Hypothetical energy usage, with third order polynomial fit

Why stop at third order? Just for grins, I had a look at fitting the data with a fifth order polynomial. Once again, the fit looks pretty good.

Hypothetical energy usage, with fifth order polynomial fit

Why not try seventh order? Well, I did try it, and I think I will reject this one, maybe just for aesthetic reasons. The curve is a little bumpy. I am not sure the data has enough evidence to support those bumps.

Hypothetical energy usage, with seventh order polynomial fit

Taking a brief excursion back to ridiculousville, I tried using a 20th order polynomial to fit the data. Clearly the wiggles in this polynomial are not a true feature of the real data, but a feature of the noise. (Those who read my post on When regression goes bad will understand why this failed.

Hypothetical energy usage, with twentieth order polynomial fit

I did one last curve fit. This one starts with some reasonable assumptions about growth. An exponential curve is a reasonable approximation for growth of most physical things at the onset, but eventually in any real system, there has to be some saturation. Bunnies multiply, but eventually they run out of food.

For anything real, there has to be constrained growth. One commonly used model for this is the logistics curve. This curve shows initial exponential growth, but the growth gradually slows down as it approaches an asymptote. Once again, the fit looks fairly reasonable.
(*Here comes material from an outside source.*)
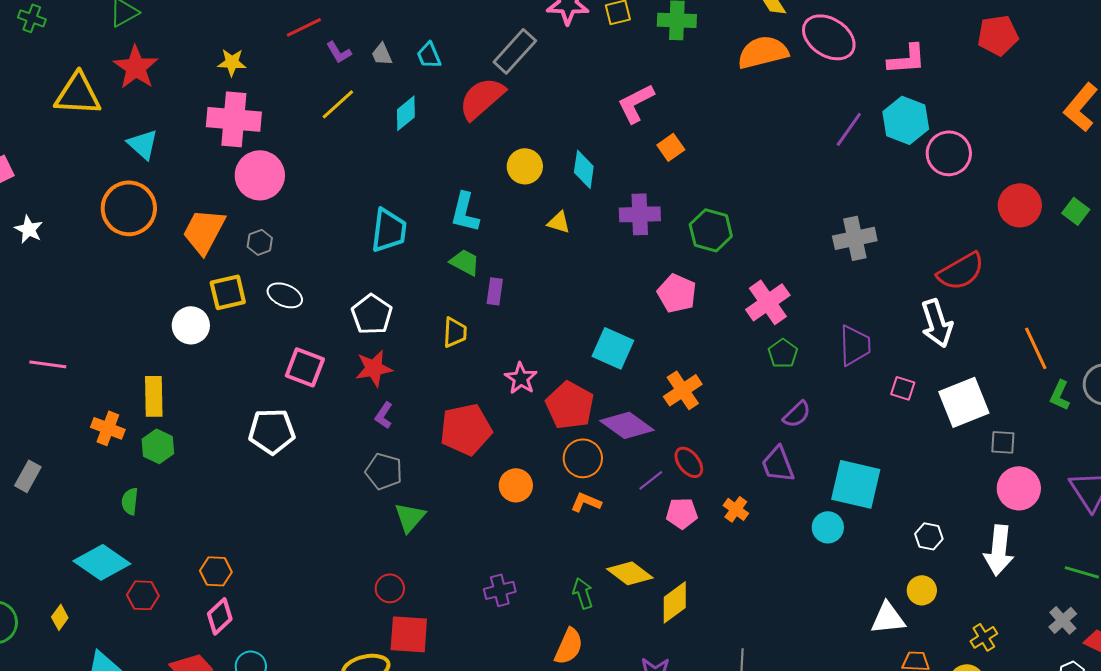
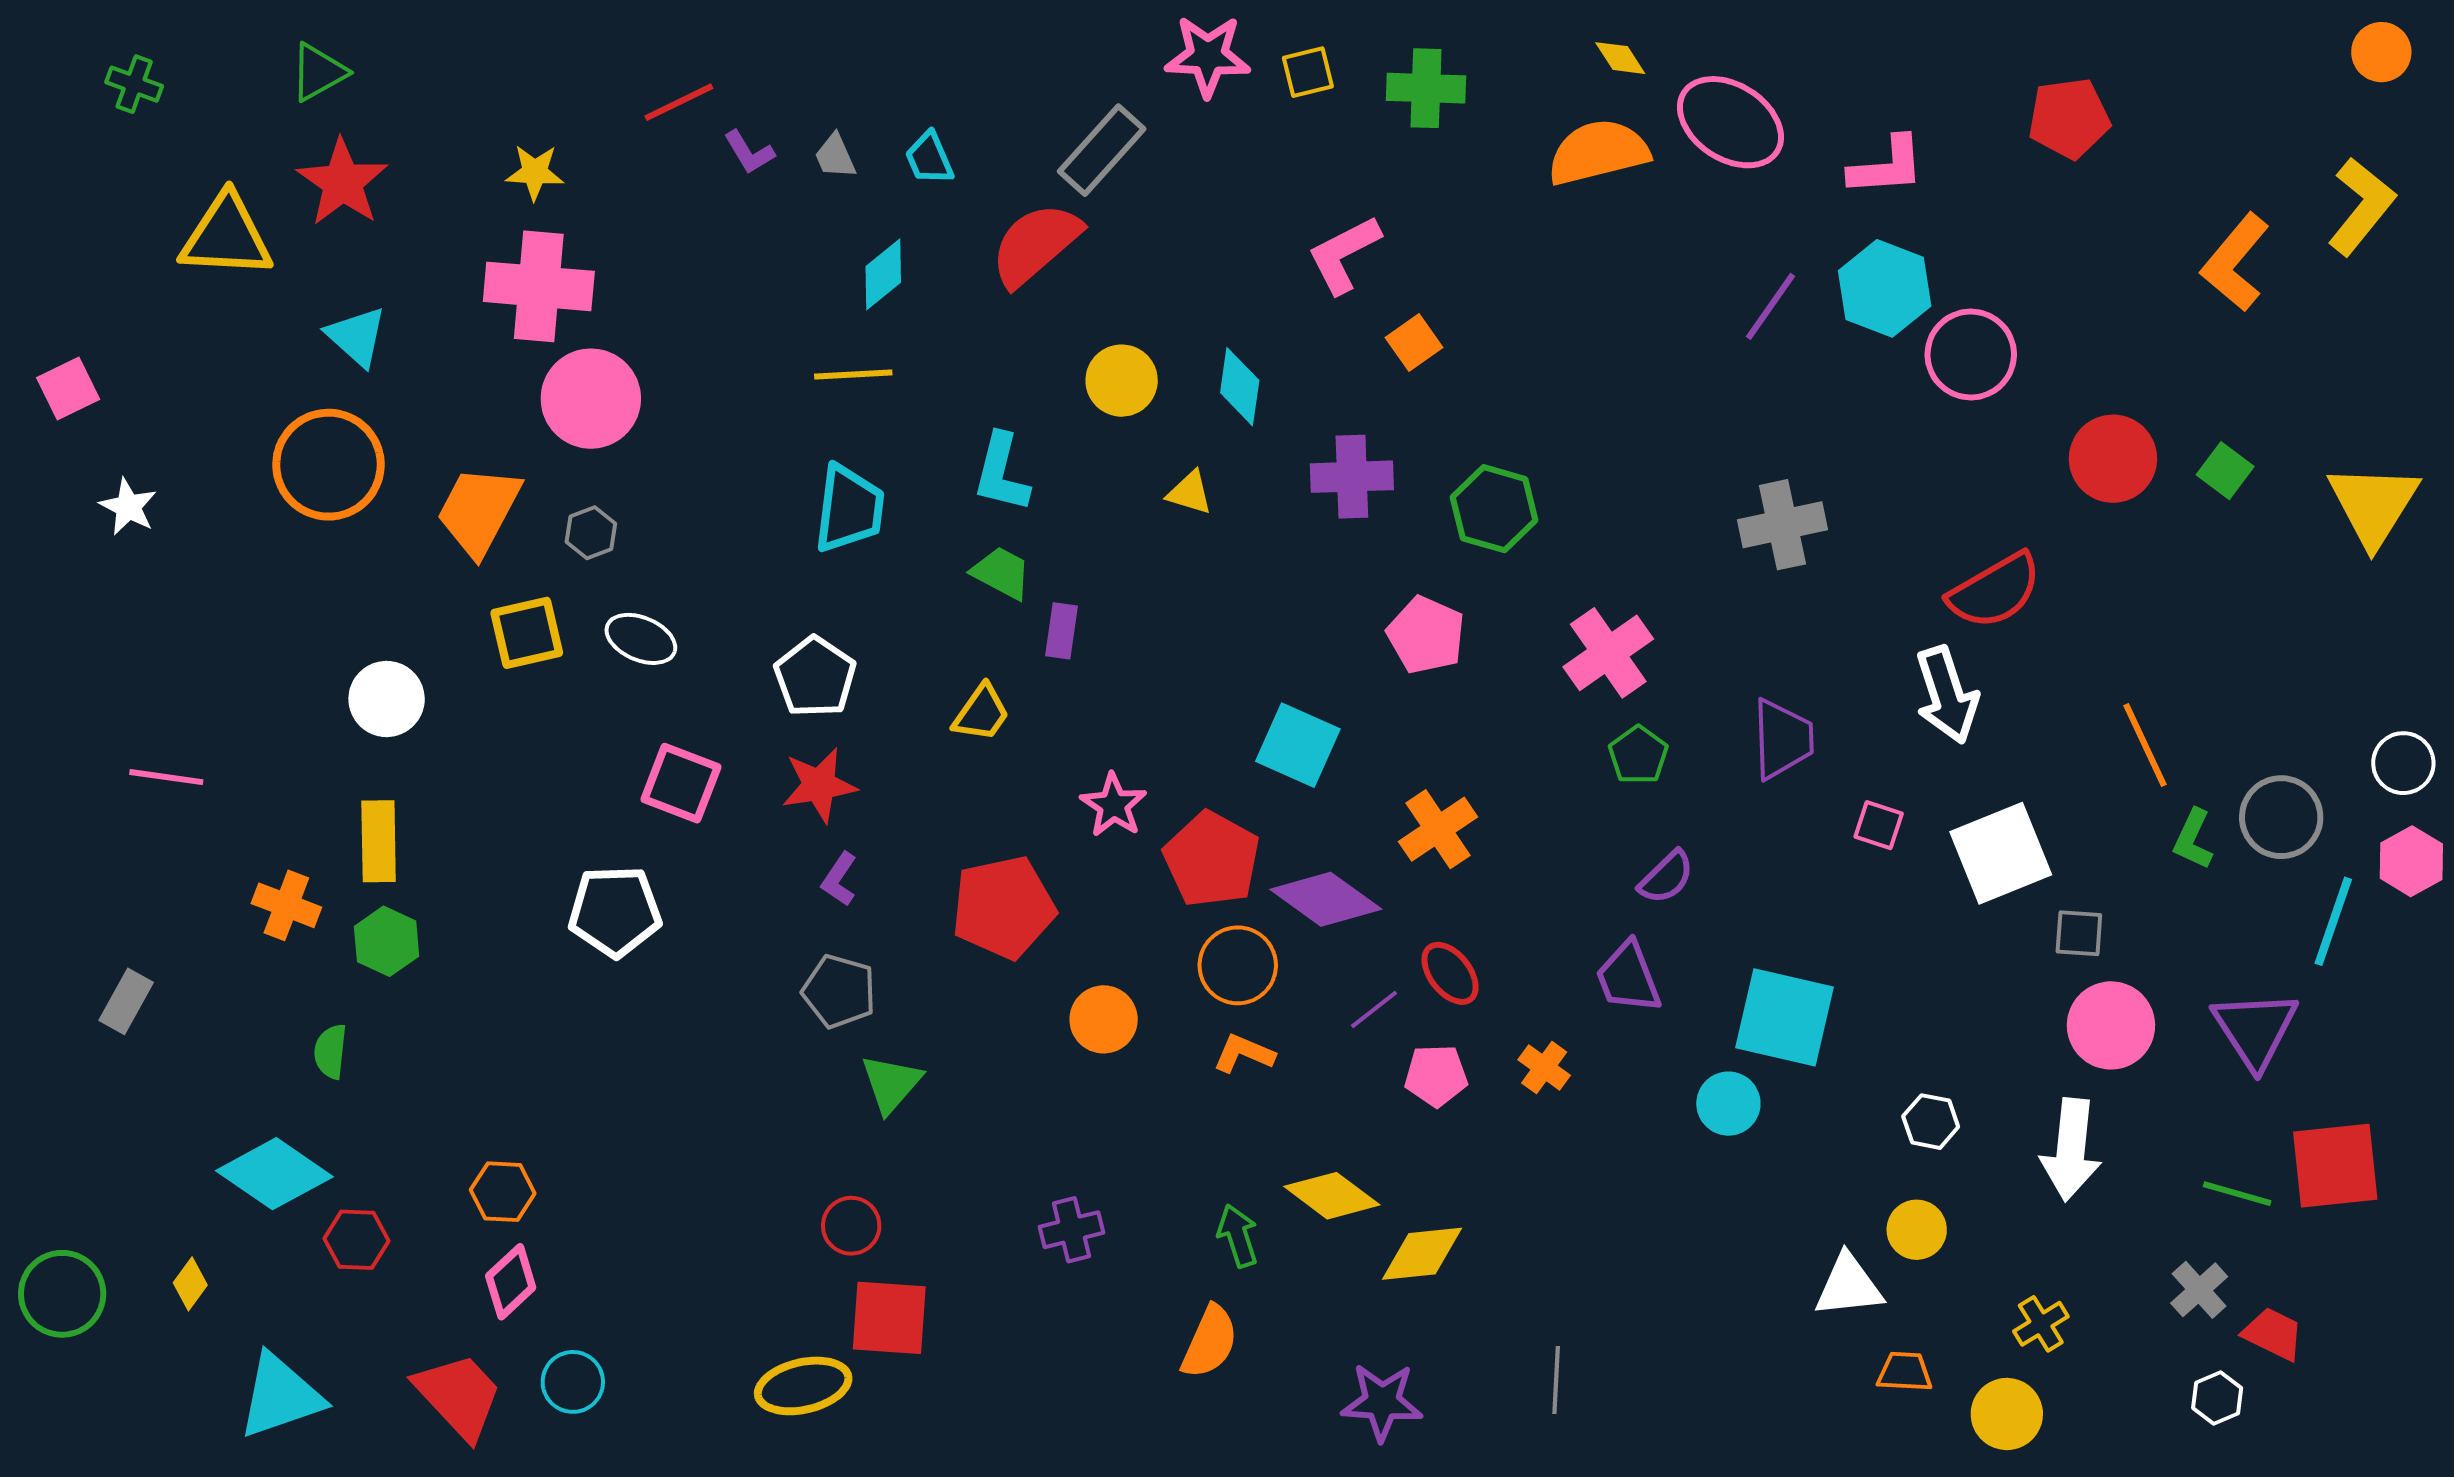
yellow line: (338, 104) -> (853, 375), moved, turned 39
white circle: (191, 325) -> (387, 699), moved
yellow trapezoid: (455, 332) -> (981, 713), turned 32
yellow diamond: (675, 602) -> (1422, 1254), turned 30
Hypothetical energy usage, with logistic curve fit

The punch line

So far, all I have done is demonstrate that a number of curves can be bent around to look like a noisy exponential growth curve. At arm’s length, they all do a modest job at approximating the data that I provided. While some curves are somewhat better than others, there is no slam dunk best curve. Hang on to that thought, because the punch line is coming.

Each of the curves that I have fit to the data can be used to predict what the energy usage will be at some later date. I have gone through that exercise with each of these curves to yield a prediction about the energy usage in year 100 (50 years beyond the end of the data), and at year 500.

Model	Year 100	Year 500
Exponential	180.6	1.919 X 10¹¹
Parabola	51.03	1337
Cubic	87.83	11,160
Fifth order	-10.30	-1.608 X 10⁶
Sixth order	-4,978	-3.662 X 10⁸
Seventh order	-39,700	-1.668 X 10¹⁰
Eighth order	-159,000	-3.798 X 10¹¹
Fifteenth order	4.355 X 10¹⁰	5.756 X 10²²
Twentieth order	-5.857 X 10¹³	-4.471 X 10²⁹
Logistic	27.86	28.42

I hope you are saying wow. These equations all looked kind of similar from t = 0 to t = 50. Even at t = 100, we have mega-ginormous disagreements on what the energy usage will be: anywhere from the silly value of -6 X 10¹³ up to the tremendous value of 4 X 10¹⁰. I think I can safely say that I have made my point. The underlying choice of model might not matter much for interpolation, but for extrapolation, the choice of model can change an estimate by many orders of magnitude.

Actually, the only model that did not give huge answers for the 500 year estimate is the logistic model, the mathematical equation that was designed to model constrained growth. Hmmm…

Conclusion

Considerable effort usually goes into finding an equation that fits the existing data. Often, a variety of equations are tried and the one that best fits the existing data is chosen.

This typical process omits a crucial step. That step getting to know the data, understanding the natural constraints, and looking at the forces that drive the values up or down. This knowledge should drive the choice of mathematical model.

[1] Little bit of trivia here... the year before 1 AD was 1 BC, rather than 0. The correct difference between these two years is thus 1600, rather than 1601.

[2] I assume that there are an equal number of men and women. If there is only a single, very busy man, the women can be spared having to have twins.